Start

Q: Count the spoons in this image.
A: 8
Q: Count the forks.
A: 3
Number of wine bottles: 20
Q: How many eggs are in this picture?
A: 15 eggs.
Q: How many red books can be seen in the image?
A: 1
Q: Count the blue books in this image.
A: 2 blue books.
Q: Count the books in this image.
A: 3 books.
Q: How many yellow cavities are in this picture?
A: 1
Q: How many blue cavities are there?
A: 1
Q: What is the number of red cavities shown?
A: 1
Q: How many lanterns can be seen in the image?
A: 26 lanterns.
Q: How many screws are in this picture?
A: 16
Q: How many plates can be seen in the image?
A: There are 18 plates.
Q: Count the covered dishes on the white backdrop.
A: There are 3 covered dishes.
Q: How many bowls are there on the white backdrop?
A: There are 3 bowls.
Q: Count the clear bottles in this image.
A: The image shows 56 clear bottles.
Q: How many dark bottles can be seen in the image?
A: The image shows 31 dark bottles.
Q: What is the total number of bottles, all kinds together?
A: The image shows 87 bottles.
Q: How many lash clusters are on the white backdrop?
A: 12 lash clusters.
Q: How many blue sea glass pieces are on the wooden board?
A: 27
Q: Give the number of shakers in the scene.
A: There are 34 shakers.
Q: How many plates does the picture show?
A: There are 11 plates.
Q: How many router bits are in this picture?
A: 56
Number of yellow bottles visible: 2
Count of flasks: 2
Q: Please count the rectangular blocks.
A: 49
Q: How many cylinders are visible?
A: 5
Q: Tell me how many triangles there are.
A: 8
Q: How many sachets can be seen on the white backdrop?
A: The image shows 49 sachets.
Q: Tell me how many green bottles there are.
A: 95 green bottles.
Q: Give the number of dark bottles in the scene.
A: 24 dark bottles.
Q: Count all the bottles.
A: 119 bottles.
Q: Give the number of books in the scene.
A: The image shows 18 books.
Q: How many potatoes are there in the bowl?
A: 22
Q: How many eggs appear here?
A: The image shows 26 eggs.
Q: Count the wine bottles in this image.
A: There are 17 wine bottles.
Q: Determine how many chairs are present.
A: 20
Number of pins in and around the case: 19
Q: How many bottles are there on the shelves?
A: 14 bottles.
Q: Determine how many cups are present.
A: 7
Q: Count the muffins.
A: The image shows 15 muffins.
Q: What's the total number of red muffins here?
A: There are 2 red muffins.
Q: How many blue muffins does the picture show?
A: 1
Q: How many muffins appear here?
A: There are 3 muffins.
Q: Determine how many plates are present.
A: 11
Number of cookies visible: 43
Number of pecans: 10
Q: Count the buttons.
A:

End

→ What you are asked to do
Please gather every line of the material above that contains the word "green" and copy each one in full.

→ Solution for this exercise
Q: Tell me how many green bottles there are.
A: 95 green bottles.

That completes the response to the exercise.